From the listing below, set down exactly the lines between the one holding "625 78 3.55" and the one holding "60 432 1.88", inclusive. No other line is wanted.

BEGIN The input

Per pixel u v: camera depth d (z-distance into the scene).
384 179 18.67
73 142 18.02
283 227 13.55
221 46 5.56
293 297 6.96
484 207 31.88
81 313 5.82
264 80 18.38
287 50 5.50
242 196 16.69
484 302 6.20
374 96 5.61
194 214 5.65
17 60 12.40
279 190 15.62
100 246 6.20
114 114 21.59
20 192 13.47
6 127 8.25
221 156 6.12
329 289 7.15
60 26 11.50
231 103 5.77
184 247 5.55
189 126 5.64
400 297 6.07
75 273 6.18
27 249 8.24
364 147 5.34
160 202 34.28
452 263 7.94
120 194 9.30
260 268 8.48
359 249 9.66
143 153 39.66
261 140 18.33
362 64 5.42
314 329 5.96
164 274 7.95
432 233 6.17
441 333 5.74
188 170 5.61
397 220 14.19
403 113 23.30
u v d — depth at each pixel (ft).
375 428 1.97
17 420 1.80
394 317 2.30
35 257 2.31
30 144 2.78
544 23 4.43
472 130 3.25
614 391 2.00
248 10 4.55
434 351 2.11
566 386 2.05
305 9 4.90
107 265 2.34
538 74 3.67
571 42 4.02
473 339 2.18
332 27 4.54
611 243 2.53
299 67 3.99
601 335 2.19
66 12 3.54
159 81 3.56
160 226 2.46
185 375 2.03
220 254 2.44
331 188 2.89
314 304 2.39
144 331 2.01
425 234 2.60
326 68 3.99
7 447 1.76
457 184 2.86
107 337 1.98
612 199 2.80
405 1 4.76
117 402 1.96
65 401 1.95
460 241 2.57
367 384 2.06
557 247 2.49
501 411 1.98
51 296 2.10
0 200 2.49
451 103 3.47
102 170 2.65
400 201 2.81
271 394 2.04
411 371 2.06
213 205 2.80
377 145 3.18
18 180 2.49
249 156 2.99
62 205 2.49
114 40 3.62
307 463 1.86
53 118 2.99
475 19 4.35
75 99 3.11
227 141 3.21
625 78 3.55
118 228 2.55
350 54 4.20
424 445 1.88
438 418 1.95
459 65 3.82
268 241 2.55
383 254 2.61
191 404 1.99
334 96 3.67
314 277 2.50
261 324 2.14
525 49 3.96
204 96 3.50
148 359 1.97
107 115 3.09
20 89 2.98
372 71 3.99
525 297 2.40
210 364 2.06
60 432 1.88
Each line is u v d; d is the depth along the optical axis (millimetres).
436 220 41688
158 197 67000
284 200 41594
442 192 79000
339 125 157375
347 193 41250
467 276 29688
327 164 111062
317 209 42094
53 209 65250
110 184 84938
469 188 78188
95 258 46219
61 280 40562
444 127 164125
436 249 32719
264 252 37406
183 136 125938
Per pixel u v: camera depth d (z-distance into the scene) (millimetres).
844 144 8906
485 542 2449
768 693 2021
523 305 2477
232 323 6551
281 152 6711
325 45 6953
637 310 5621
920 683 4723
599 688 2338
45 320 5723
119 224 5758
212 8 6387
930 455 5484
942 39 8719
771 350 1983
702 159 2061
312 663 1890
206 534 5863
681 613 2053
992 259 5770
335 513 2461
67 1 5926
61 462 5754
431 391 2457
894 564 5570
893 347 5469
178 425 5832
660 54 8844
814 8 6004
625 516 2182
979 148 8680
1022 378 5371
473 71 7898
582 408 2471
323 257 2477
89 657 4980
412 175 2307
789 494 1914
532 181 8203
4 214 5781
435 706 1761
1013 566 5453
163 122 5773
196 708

END The input

## Result of the exercise:
625 78 3.55
118 228 2.55
350 54 4.20
424 445 1.88
438 418 1.95
459 65 3.82
268 241 2.55
383 254 2.61
191 404 1.99
334 96 3.67
314 277 2.50
261 324 2.14
525 49 3.96
204 96 3.50
148 359 1.97
107 115 3.09
20 89 2.98
372 71 3.99
525 297 2.40
210 364 2.06
60 432 1.88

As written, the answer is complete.